Fenomena war takjil, sambung dia, juga memunculkan makanan atau minuman langka. "Silakan dicek, akan banyak makanan minuman yang pada hari biasa tidak ada, menjadi muncul di Ramadan. Tersaji menarik, harganya murah. Maka, rebutan akan makanan minuman takjil itu bisa jadi adalah rebutan ‘kenangan’," imbuhnya.
Jangan Abaikan Aspek Kebersihan
Bagi konsumen pun fenomena war takjil akan mempermudah dalam mencari varian menu berbuka. Masyarakat jadi memiliki banyak opsi menu hidangan apa yang akan menemani keluarganya saat berbuka.
Sementara bagi pelaku UMKM, momen tersebut bisa menjadi ajang showcase produknya kepada masyarakat. Ia pun mengingatkan penjual agar produknya tidak hanya mengikuti kesukaan konsumen, tetapi juga menjaga aspek kebersihan.
"Para UMKM perlu membuat kesan produk, wadah, penyajian bahkan yang jualannya bersih. Konsumen akan senang," jelas pria yang akrab disapa Cahyo itu.
"Gunakan perlengkapan standar, minimal masker dan sarung tangan yang bersih ketika melayani konsumen. Ikuti tren, tidak masalah meniru produk yang sedang viral. Yang terpenting, tuliskan harga jual yang jelas agar konsumen tidak merasa akan 'digetok harga'," pesannya lagi.

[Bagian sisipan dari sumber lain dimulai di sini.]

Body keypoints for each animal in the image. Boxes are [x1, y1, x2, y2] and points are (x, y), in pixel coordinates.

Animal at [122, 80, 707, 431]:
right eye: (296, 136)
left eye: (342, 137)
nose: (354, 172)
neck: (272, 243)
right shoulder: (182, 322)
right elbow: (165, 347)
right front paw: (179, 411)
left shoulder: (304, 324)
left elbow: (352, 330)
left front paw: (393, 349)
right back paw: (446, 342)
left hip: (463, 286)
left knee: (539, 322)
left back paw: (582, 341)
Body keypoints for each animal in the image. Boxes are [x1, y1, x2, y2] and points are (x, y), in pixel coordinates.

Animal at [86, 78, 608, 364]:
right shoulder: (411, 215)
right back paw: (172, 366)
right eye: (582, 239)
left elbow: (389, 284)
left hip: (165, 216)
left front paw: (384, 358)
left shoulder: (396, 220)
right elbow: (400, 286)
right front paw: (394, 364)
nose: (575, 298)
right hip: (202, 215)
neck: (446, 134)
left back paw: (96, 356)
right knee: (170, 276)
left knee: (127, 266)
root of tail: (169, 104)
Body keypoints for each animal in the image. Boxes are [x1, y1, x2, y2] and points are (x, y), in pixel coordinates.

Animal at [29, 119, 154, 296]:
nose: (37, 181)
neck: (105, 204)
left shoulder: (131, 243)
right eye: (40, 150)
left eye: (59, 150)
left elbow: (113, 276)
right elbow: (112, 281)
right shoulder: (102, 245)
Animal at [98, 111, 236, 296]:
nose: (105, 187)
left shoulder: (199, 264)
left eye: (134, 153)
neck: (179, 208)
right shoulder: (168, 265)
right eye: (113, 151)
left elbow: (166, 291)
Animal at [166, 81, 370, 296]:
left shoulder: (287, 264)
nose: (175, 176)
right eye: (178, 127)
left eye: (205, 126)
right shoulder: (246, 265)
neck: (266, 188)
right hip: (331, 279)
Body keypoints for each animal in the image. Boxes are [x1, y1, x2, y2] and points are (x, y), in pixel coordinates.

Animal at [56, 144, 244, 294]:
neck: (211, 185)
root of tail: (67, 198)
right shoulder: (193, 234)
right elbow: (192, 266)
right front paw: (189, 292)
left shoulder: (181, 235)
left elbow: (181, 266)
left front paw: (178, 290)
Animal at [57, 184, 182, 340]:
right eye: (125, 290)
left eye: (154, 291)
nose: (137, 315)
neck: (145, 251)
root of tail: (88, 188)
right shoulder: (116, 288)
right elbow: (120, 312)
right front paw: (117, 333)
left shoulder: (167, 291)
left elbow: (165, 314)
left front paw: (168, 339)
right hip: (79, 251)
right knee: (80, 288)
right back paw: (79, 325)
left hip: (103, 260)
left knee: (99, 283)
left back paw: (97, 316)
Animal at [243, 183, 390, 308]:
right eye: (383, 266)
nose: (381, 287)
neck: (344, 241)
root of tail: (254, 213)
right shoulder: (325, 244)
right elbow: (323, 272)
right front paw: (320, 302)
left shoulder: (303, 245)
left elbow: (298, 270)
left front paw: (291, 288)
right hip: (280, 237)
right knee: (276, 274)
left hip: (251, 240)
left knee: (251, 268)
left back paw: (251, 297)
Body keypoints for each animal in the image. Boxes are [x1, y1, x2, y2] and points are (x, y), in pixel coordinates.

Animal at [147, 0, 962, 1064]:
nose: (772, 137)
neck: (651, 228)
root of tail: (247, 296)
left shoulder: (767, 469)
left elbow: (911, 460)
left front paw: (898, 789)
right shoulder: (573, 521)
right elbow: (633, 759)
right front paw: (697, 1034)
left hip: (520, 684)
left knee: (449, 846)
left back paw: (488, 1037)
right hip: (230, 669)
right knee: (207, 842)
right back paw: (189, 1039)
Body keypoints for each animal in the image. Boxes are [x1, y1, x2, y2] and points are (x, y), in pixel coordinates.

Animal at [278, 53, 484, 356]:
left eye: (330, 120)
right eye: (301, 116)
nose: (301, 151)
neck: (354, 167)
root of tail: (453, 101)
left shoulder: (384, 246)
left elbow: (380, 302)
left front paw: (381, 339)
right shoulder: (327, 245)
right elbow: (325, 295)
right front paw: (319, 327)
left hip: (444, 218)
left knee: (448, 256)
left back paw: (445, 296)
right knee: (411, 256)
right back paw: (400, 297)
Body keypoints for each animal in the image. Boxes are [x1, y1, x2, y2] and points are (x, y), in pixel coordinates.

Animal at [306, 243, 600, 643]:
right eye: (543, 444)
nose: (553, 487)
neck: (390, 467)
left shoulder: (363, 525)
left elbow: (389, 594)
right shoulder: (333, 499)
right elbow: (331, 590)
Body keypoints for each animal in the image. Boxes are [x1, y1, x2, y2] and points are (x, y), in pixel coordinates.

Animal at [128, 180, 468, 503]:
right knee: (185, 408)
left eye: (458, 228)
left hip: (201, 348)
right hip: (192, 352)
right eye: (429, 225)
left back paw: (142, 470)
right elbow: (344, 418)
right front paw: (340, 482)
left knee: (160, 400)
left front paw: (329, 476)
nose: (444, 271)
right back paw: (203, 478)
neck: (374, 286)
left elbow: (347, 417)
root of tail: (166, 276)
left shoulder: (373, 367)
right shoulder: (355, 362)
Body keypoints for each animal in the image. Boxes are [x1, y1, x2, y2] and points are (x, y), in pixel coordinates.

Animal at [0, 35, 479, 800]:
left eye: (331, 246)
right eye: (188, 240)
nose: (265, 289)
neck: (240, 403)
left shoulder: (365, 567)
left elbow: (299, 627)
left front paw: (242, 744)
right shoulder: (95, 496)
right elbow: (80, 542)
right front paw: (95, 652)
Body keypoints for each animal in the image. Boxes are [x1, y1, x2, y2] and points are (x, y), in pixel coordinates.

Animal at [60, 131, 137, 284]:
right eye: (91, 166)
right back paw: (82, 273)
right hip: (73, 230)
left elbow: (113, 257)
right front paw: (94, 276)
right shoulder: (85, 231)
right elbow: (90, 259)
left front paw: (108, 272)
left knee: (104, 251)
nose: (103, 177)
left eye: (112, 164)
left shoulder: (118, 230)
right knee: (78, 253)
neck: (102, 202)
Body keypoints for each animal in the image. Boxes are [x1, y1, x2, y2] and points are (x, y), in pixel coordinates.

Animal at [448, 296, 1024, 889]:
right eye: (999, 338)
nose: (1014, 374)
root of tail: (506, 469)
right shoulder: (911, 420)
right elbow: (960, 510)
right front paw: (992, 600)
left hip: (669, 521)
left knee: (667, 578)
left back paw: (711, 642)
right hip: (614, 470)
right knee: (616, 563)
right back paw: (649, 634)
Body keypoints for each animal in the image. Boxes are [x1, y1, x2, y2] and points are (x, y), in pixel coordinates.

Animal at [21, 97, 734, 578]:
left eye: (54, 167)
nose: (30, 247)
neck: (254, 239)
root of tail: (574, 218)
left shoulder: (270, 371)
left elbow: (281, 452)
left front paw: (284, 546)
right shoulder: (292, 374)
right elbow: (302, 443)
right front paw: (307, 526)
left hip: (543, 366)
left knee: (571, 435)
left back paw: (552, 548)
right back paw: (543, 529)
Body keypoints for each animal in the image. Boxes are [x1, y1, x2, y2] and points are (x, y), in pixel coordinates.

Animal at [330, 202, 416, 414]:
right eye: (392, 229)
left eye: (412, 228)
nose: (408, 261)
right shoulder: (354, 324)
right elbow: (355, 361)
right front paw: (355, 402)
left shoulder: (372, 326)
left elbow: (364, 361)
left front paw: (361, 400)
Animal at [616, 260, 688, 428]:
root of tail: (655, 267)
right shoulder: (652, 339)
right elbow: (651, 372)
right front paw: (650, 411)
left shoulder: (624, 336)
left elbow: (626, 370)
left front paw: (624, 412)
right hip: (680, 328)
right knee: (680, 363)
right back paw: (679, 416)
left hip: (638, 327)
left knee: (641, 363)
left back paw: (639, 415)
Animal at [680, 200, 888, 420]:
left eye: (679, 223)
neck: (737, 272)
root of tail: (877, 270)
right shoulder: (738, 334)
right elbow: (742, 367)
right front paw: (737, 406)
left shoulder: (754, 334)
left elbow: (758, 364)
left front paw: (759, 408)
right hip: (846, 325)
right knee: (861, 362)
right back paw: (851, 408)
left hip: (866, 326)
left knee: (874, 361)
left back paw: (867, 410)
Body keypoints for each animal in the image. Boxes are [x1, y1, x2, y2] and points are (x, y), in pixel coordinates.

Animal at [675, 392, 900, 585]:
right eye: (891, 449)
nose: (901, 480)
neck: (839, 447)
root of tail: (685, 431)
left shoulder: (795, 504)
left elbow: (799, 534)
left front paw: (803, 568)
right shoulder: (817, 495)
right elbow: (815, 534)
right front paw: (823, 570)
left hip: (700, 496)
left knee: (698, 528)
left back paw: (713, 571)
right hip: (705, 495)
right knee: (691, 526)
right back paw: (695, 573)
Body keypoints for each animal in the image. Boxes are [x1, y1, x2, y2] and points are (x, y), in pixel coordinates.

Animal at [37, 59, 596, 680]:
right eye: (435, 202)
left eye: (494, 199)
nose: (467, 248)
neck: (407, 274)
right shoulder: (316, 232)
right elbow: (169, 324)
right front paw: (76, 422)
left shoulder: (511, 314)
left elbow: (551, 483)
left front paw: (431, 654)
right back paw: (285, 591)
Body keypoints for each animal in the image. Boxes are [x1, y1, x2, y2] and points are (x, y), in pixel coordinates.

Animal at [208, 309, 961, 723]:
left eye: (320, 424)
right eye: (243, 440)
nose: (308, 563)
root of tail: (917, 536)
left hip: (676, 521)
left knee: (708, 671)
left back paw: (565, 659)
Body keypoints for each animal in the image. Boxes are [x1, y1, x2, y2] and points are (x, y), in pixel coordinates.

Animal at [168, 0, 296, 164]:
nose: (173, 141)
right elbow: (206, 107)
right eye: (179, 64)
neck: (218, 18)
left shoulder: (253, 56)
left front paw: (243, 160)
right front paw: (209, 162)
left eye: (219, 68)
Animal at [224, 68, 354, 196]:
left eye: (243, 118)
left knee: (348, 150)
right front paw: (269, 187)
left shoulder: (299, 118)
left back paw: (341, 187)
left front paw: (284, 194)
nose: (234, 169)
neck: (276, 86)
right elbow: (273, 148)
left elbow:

Bagaimana pun, penjual makanan bertanggung jawab atas keamanan pangan yang djualnya. "Semua bisa jualan, bebas bikin produk, dan gelar lapak. Jadi aspek ini rentan untuk menimbulkan keracunan atau penyakit. Jadi, aspek kebersihan sangat penting untuk diperhatikan,"Â ia menekankan.